▶ _O que fazer_:
a: Responda, com base no texto sobre as resoluções de trânsito:
(i) Como o autor descreve os governantes entre parênteses?
(ii) Quantos pontos na CNH o motorista perde pela primeira resolução?
(iii) Em que condição o motorista receberia a tarja dourada na carteira?
b: Transcreva sem alterações a parte do texto sobre as resoluções de trânsito que começa com as palavras "De vez em quando" e vai até "acidentes com mortes.".

▶ _Trecho selecionado_:
__________________________________________________

De vez em quando os legisladores vêm com suas pegadinhas para surpreender a nós, motoristas. Há algum tempo nossos governantes (viajantes de aviões) regulamentaram umas resoluções, uma delas que seria para eles mesmos cumprirem, nunca foi aplicada (façam o que eu mando, mas não façam o que eu faço).
Na primeira, no que se refere à perda de três a sete pontos na CNH, mais as referidas multas. Louvável medida se os acidentes tivessem diminuído com a tal resolução mas, ao contrário, o que vem é aumentando dia-a-dia os acidentes com mortes.
Noutra, referia-se a uma tarja dourada na carteira, quando o motorista não tivesse sofrido qualquer multa, até a data da sua renovação. Alguém se lembra? Achando que aquele “risquinho” poderia onerar os Detrans, esta lei nunca foi cumprida. O governo teima em só punir, achando que multar, suspender a carteira, vai educar o motorista.

__________________________________________________

[Registros de origem]
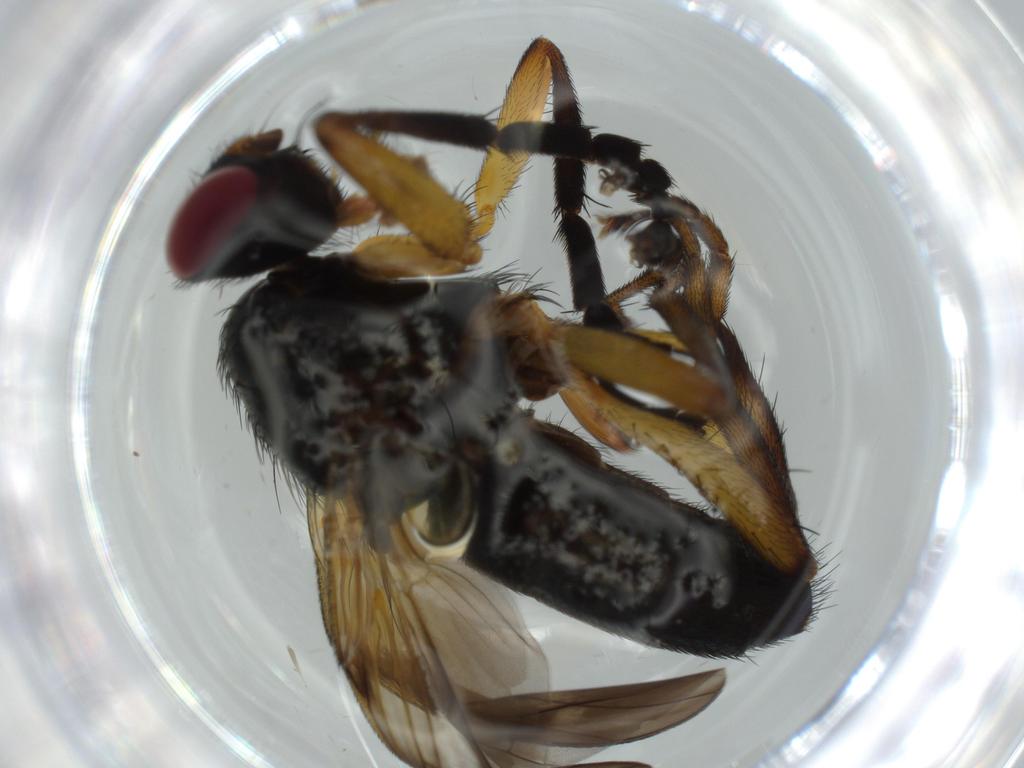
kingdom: Animalia
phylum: Arthropoda
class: Insecta
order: Diptera
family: Calliphoridae
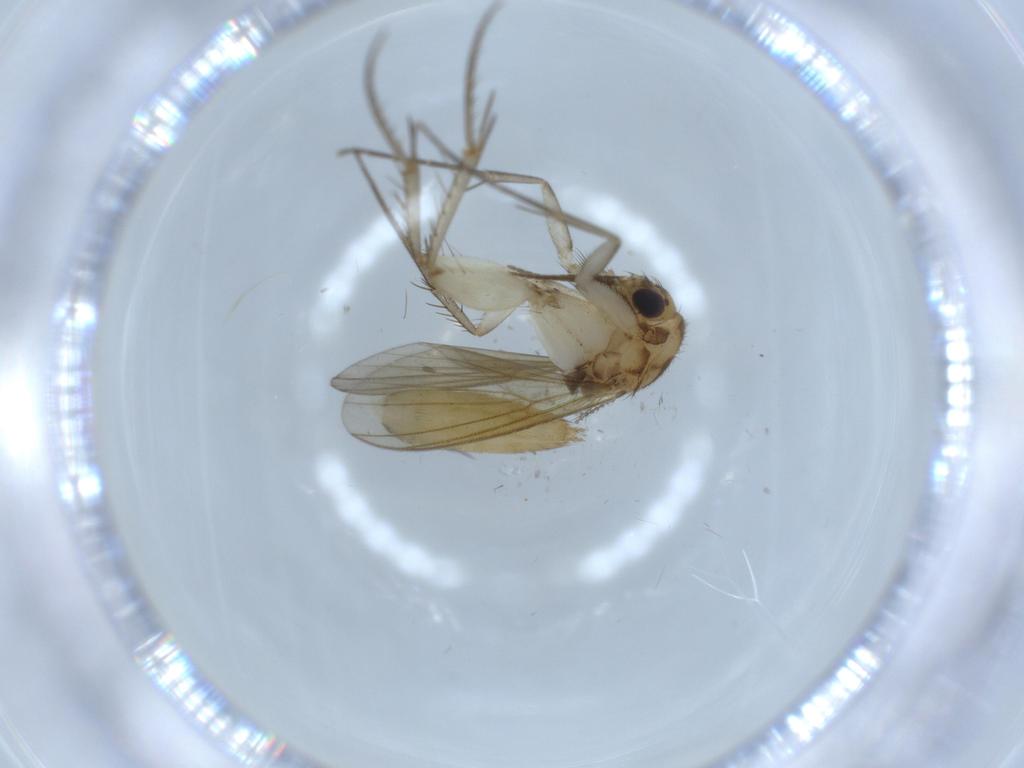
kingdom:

__________________________________________________

▶ _Suas respostas_:
a:
(i) Como "viajantes de aviões".
(ii) De três a sete pontos, além das multas.
(iii) Quando não tivesse sofrido qualquer multa até a data da renovação da carteira.

b:
De vez em quando os legisladores vêm com suas pegadinhas para surpreender a nós, motoristas. Há algum tempo nossos governantes (viajantes de aviões) regulamentaram umas resoluções, uma delas que seria para eles mesmos cumprirem, nunca foi aplicada (façam o que eu mando, mas não façam o que eu faço).
Na primeira, no que se refere à perda de três a sete pontos na CNH, mais as referidas multas. Louvável medida se os acidentes tivessem diminuído com a tal resolução mas, ao contrário, o que vem é aumentando dia-a-dia os acidentes com mortes.